Söz konusu antisemitizm olduğunda sol düşünce nerede duruyor?

Perspektif 0 yorum
22 Nisan 2015 Çarşamba

Işıl Demirel

Türkiye’de ezelden beri var olan güçlü antisemit düşünce yapısını yok saymak mümkün değil. Üstüne üstlük bu düşünce yapısı günümüzde güç kaybedeceğine daha da yaygın ve patavatsızca üretilmeye ve tüketilmeye başlandı. Peki, yalnızca sağcı ideoloji /ideolojiler tarafından üretildiği ve severek tüketildiği varsayılan bu hastalıklı ve ırkçı düşünce yapısında solun hiç mi payı yok? Artık sormak lazım. Söz konusu antisemitizm olduğunda sol düşünce nerede duruyor? 

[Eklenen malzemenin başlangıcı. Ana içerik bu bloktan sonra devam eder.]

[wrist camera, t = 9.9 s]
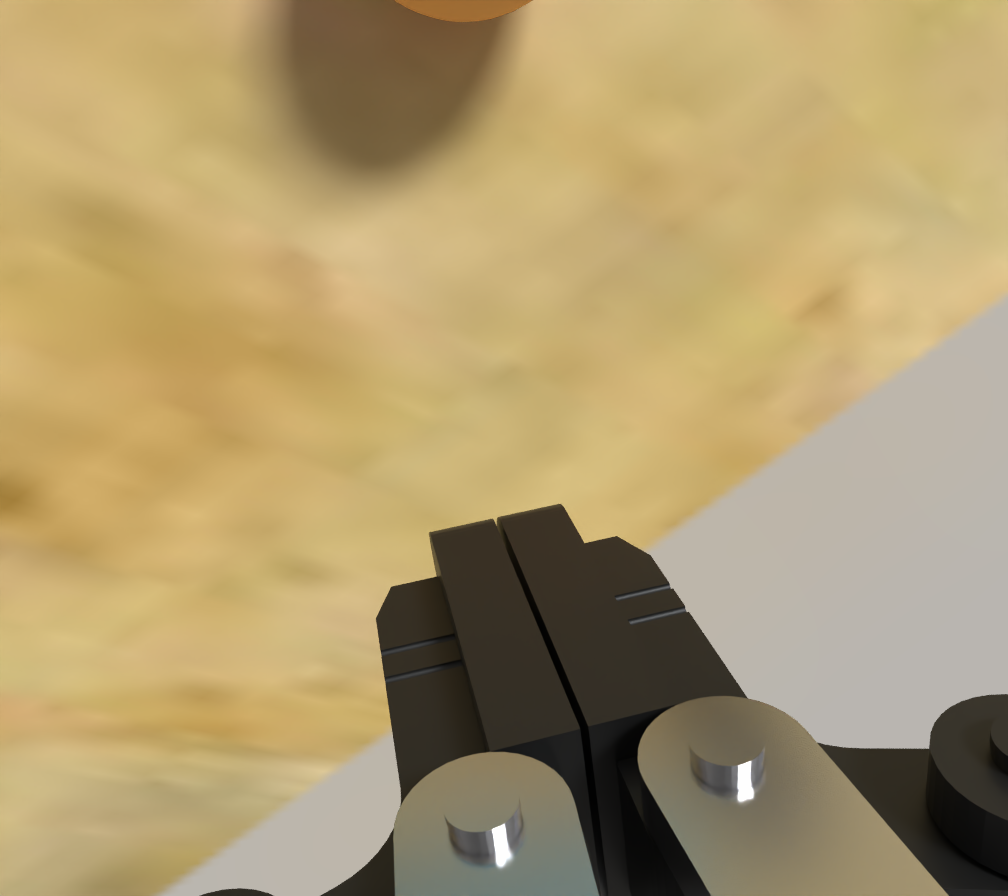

Yüzleşme vakti geldi de geçiyor belki de. Söz konusu antisemitizm olduğunda Türkiye’de sol ideoloji ne diyor? Nerede duruyor? Sorduk mu hiç kendimize?

En basit anlamı ile, hiç literatüre girmeden, ansiklopedi, tarihçe karıştırmadan antisemitizm, Yahudi’den yalnızca ve yalnızca Yahudi olduğu için nefret etmek anlamına gelir. Bu nefret, Yahudi’nin doğal özelliklerine atfedilerek içselleştirilir. Zaman içinde öyle doğal bir hal alır ki antisemitizm, değil suç olmak kabahat olma niteliği bile taşımaz hale gelir. Tam tersine Yahudi’ye kızmamak, nefret etmemek garipsenir. Her taşın altında Masonluk, Yahudilik aramamak bir yana dünyayı Yahudilerin yönettiğine duyulan inancın pekişmediği bir gün geçirilemez olur. Antisemitizm işte bu en basit tanımlama, lafı dolandırmadan düpedüz ırkçılıktır.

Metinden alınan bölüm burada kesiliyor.